== Set problem ==
Output every line of the records below word for word, and leave the pictures out.

== Raw records ==
[Begin]
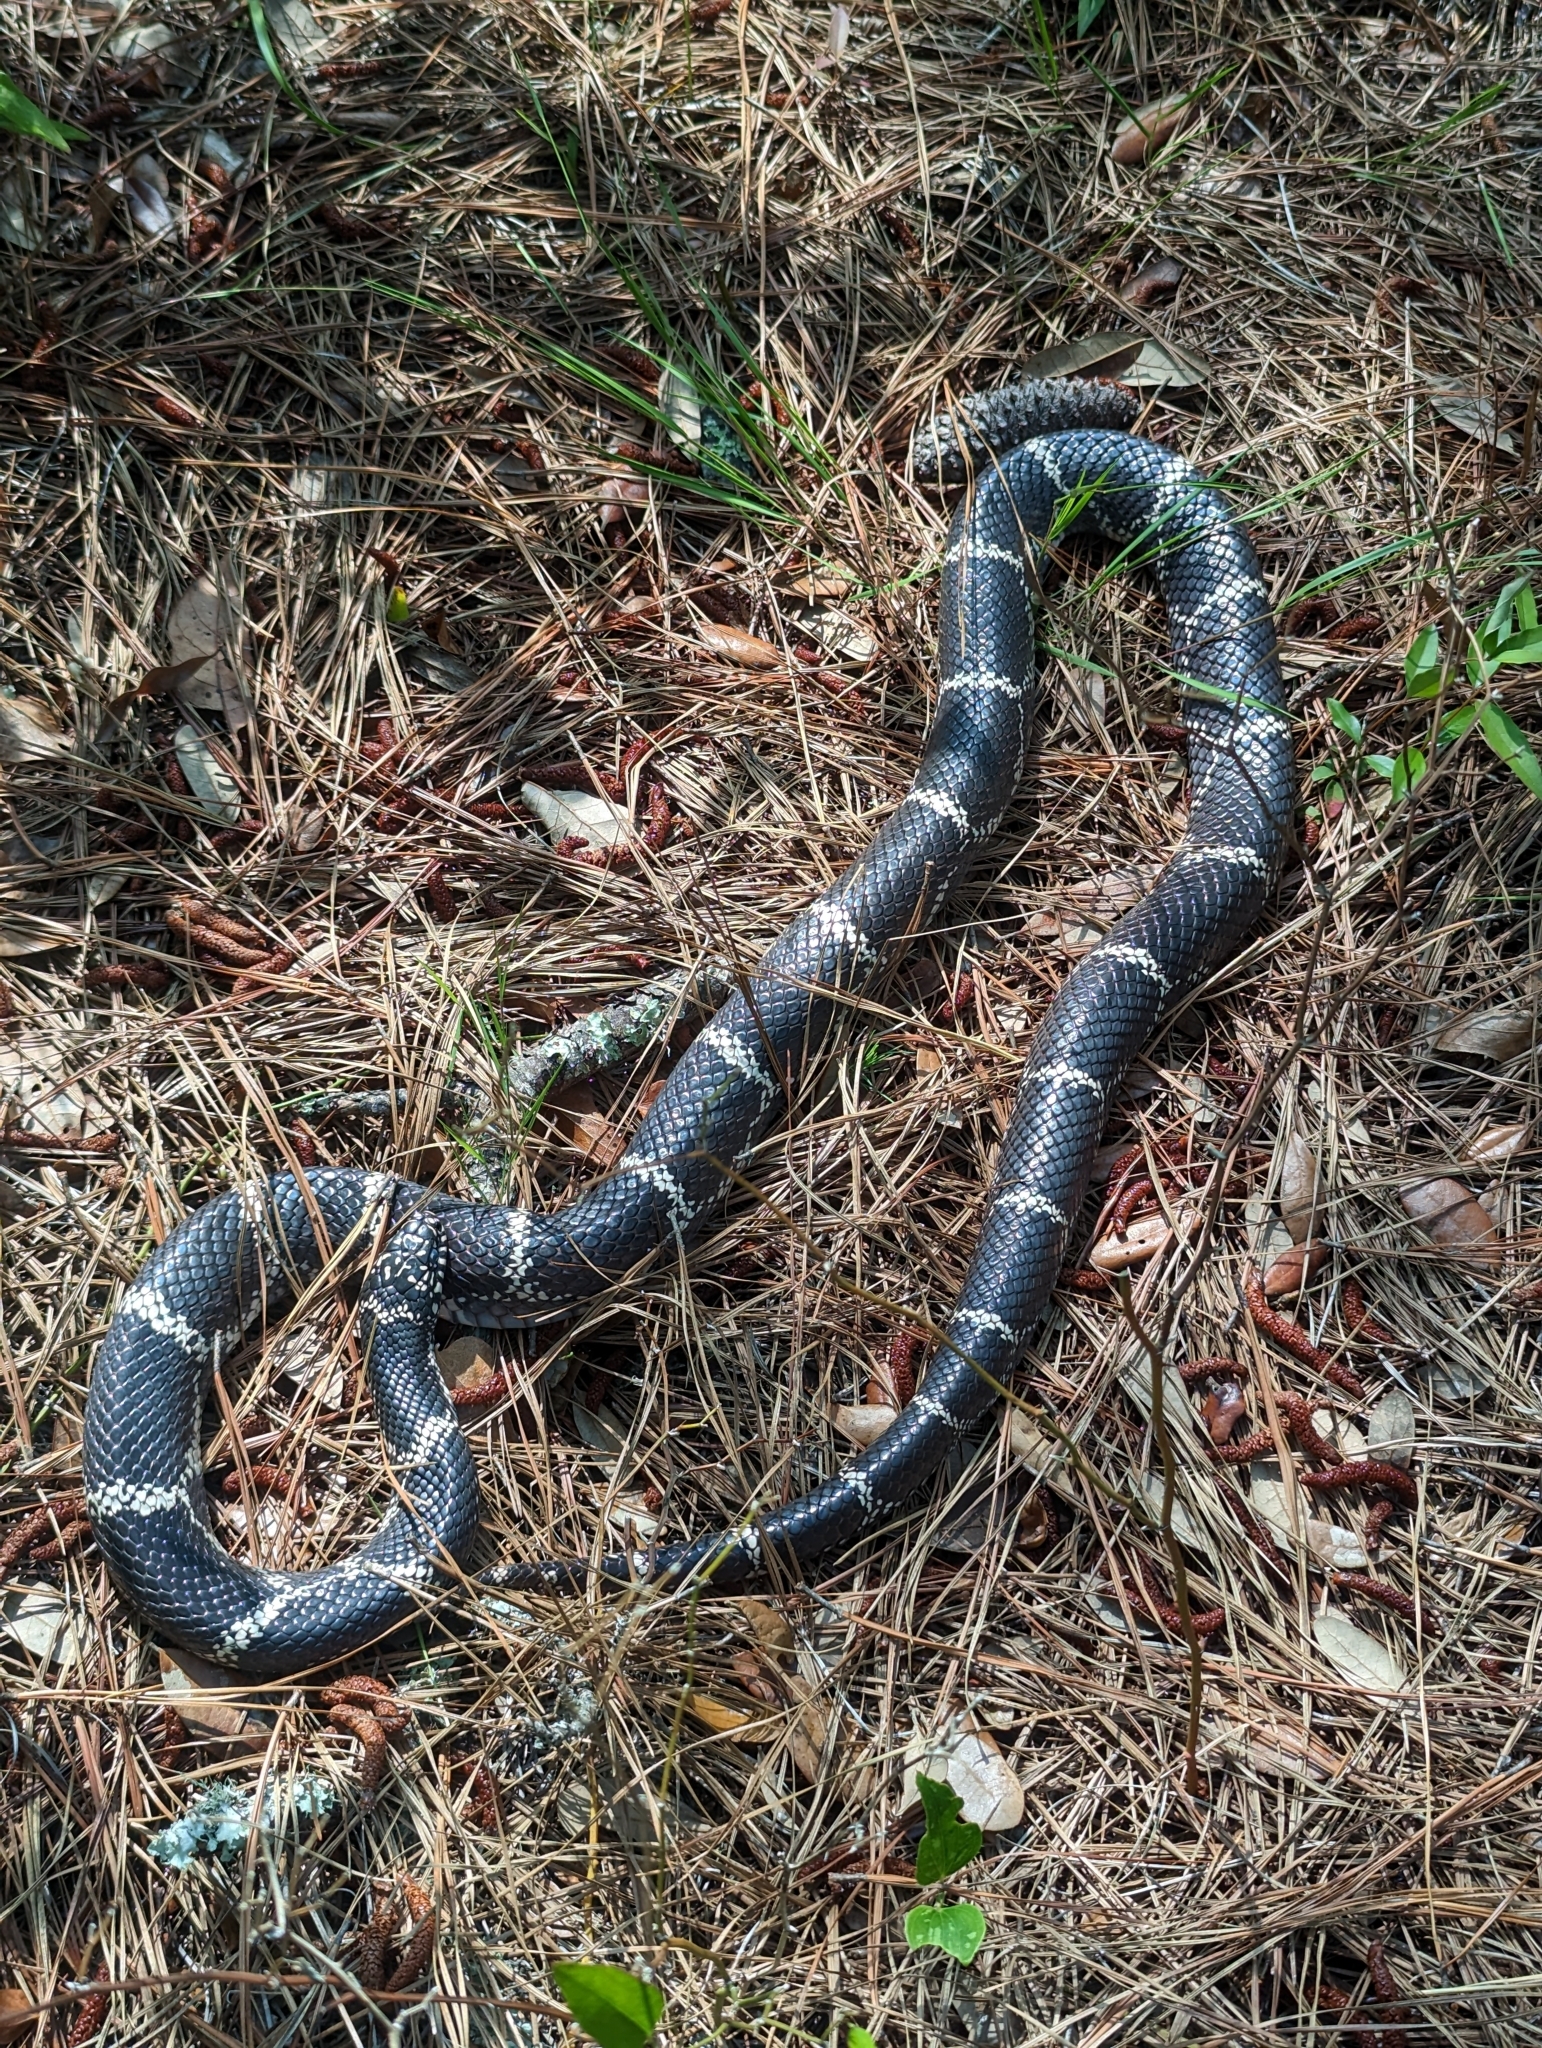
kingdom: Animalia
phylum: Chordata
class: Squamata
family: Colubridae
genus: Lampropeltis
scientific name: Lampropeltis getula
[End]
== The result ==
kingdom: Animalia
phylum: Chordata
class: Squamata
family: Colubridae
genus: Lampropeltis
scientific name: Lampropeltis getula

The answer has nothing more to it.